EXERCICE
Reproduisez fidèlement chacune des lignes de la liste ci-dessous, sans rien y changer.

Entrées enregistrées:
● ● ● ● ● ● ●
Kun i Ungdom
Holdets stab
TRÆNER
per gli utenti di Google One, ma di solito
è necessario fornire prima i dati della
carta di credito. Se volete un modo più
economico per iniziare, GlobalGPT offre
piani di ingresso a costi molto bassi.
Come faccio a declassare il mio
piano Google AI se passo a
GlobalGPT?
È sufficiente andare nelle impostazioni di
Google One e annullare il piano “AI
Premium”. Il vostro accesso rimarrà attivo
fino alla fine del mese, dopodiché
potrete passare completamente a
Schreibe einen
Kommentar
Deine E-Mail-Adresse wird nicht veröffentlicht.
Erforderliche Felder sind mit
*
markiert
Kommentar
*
● ● ● ● ● ● ●
CORRIGÉ
Kun i Ungdom
Holdets stab
TRÆNER
per gli utenti di Google One, ma di solito
è necessario fornire prima i dati della
carta di credito. Se volete un modo più
economico per iniziare, GlobalGPT offre
piani di ingresso a costi molto bassi.
Come faccio a declassare il mio
piano Google AI se passo a
GlobalGPT?
È sufficiente andare nelle impostazioni di
Google One e annullare il piano “AI
Premium”. Il vostro accesso rimarrà attivo
fino alla fine del mese, dopodiché
potrete passare completamente a
Schreibe einen
Kommentar
Deine E-Mail-Adresse wird nicht veröffentlicht.
Erforderliche Felder sind mit
*
markiert
Kommentar
*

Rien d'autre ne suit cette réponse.